Background. Burkholderia cepacia (BC), Burkholderia multivorans (BV) and Pseudomonas aeruginosa (PSA) represent a major problem in the colonization and infection of the lungs of patients with cystic fibrosis (CF). OligoG, an alginate subunit, disrupts biofilms and therefore is a candidate molecule for treating CF patients. Here, we test OligoG against a range of Pseudomonas and Burkholderia spp. with conventional anti-Gram-negative antibiotics. Methods. Fourteen multi-resistant non-clonal BC, BV and PSA were tested against azithromycin (AZM), erythromycin (ERM), clarithromycin (CLR), ciprofloxacin (CIP), gentamicin (GEN), amikacin (AMK), aztreonam (AZT), ceftazidime (CTZ) and imipenem (IMP) with three concentrations of OligoG (2%, 6%, 10%). Disruption of bacterial biofilms by OligoG therapy was also assessed. The effect of OligoG on PSA and BC biofilms was studied using confocal laser scanning microscopy (CLSM); employing live/dead staining or BODIPY® 630/650-X, SE and FM®1-43 (Invitrogen) labelling.

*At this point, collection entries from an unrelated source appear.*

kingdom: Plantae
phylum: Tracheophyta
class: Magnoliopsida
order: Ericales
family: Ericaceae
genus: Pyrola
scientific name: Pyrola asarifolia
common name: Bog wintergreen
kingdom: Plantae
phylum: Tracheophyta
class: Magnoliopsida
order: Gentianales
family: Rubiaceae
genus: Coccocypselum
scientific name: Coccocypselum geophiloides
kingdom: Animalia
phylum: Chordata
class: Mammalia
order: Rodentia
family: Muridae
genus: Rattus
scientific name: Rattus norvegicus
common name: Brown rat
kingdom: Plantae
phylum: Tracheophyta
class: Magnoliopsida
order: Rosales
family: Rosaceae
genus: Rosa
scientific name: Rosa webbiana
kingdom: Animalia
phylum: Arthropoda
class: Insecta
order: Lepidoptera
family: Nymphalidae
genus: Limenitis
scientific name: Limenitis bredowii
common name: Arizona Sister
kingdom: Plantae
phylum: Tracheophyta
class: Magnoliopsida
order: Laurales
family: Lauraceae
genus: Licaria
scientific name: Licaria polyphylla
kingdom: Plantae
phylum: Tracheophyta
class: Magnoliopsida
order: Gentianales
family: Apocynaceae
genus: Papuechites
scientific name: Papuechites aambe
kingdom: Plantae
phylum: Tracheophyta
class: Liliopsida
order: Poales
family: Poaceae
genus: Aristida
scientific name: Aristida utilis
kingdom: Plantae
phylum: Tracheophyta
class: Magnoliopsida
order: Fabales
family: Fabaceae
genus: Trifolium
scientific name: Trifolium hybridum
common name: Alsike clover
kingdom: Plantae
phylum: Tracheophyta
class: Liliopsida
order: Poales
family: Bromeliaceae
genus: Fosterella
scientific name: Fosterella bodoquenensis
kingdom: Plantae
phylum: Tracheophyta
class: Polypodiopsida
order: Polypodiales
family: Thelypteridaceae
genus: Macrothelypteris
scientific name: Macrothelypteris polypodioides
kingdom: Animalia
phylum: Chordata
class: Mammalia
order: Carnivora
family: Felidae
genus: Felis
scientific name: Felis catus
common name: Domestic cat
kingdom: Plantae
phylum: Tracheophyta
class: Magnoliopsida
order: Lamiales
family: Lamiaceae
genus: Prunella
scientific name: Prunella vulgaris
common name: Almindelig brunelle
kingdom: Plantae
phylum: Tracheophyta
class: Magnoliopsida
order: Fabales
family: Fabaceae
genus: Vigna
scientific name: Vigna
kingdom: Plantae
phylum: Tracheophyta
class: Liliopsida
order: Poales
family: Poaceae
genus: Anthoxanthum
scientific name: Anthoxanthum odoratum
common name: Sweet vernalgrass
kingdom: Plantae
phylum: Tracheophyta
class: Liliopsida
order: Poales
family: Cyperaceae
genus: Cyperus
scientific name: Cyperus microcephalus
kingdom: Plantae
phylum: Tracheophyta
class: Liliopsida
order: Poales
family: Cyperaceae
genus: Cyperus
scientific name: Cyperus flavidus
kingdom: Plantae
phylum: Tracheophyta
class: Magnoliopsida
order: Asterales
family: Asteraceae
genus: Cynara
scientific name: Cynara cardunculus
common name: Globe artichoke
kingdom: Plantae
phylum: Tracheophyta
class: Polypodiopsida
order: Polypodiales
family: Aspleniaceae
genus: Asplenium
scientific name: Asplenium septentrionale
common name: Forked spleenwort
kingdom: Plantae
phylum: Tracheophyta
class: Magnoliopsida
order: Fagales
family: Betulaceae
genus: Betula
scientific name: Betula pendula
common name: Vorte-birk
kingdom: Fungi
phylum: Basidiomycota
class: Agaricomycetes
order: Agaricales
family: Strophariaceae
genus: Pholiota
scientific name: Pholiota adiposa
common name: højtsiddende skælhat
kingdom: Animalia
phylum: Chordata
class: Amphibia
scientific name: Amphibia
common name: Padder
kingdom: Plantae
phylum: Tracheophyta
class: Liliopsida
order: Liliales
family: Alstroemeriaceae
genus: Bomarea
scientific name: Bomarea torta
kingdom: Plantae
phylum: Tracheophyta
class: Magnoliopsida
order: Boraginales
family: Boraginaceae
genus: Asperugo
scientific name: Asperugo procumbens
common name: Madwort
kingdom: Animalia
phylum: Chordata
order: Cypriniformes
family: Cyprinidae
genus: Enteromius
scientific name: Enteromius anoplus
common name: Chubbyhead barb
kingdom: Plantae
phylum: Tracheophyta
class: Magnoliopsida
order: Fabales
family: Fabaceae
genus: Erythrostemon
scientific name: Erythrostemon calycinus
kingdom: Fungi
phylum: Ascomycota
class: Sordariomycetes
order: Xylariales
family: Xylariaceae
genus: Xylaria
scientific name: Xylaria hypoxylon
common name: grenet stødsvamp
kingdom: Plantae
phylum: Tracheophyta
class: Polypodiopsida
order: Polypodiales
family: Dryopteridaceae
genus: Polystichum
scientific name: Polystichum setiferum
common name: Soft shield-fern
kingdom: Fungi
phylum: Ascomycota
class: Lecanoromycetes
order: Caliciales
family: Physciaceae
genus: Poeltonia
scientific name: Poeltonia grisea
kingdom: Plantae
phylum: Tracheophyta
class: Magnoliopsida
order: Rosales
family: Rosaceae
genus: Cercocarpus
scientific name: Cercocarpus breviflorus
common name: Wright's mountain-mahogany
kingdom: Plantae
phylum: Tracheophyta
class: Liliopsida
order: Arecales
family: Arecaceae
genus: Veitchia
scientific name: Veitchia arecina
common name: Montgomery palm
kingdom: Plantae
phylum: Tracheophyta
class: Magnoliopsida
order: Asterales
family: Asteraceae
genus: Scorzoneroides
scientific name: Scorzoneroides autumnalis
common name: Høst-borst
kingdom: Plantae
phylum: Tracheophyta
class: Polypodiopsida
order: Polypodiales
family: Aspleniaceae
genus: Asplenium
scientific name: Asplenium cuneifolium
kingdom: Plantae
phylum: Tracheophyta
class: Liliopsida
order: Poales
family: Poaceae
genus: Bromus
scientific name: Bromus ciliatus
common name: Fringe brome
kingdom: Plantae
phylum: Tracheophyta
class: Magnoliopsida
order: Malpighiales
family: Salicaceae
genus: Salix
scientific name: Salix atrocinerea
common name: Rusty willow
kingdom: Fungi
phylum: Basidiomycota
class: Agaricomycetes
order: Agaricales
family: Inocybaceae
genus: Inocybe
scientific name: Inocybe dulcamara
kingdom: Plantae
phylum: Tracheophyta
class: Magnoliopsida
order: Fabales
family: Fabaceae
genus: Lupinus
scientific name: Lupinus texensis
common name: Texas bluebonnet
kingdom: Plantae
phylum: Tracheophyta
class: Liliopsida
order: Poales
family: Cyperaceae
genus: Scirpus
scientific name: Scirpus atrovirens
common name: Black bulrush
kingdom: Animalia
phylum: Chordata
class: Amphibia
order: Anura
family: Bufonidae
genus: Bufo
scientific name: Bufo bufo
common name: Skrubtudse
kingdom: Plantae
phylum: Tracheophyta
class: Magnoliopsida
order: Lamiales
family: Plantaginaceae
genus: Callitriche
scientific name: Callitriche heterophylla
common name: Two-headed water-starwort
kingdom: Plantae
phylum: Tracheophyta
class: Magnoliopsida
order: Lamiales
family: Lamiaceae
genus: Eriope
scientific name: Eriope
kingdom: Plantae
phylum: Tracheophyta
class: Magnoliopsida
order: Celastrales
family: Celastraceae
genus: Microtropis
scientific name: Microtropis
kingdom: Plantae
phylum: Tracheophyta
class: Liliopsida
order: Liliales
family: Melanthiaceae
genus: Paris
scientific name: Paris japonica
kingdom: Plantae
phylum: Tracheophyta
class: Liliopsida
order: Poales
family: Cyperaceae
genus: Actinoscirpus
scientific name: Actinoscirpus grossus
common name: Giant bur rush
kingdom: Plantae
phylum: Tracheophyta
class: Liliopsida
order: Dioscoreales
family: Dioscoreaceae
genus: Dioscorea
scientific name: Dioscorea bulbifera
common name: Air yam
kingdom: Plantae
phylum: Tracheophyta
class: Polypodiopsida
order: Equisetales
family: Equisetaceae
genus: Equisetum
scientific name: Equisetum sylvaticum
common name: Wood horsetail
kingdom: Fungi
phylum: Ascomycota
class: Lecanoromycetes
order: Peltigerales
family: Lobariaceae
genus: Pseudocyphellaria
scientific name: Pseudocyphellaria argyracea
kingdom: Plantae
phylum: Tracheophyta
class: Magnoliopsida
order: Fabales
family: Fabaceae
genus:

Results. MICs with 10% OligoG reduced the MIC values 8-64 fold for AZT, 8-64 fold for IMP, 832-fold for CTZ, 4-8-fold for AZM, 2-8-fold for ERM with BC and BV strains. For PSA, the greatest synergy was seen with AZM (4-32 fold decrease), ERM (2-16 fold decrease), CLR (2-16 fold decrease) CTZ (2-16 fold decrease) and (2-8 fold decrease). The effects with 6% OligoG were similar, but less pronounced. No change in the tetracycline MICs were observed and minor antagonism was seen with aminoglycosides. The addition of 6% and 10% OligoG decreased the PSA and BC biofilms by approx. 80%.